> Assignment
Transcribe the lines below exactly as they appear. Leave the pictures out of your answer.

::: Exercise inputs :::

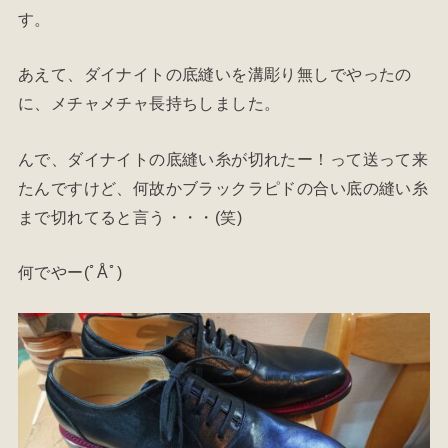
す。
あえて、ダイナイトの底縫いを溝彫り無しでやったの
に、メチャメチャ長持ちしました。
んで、ダイナイトの底縫い糸が切れたー！って送って来
たんですけど、何故かブラックラピドの合い底の縫い糸
まで切れてると言う・・・(笑)
何でやー(ﾟÅﾟ)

:::

> Exercise answer
す。
あえて、ダイナイトの底縫いを溝彫り無しでやったの
に、メチャメチャ長持ちしました。
んで、ダイナイトの底縫い糸が切れたー！って送って来
たんですけど、何故かブラックラピドの合い底の縫い糸
まで切れてると言う・・・(笑)
何でやー(ﾟÅﾟ)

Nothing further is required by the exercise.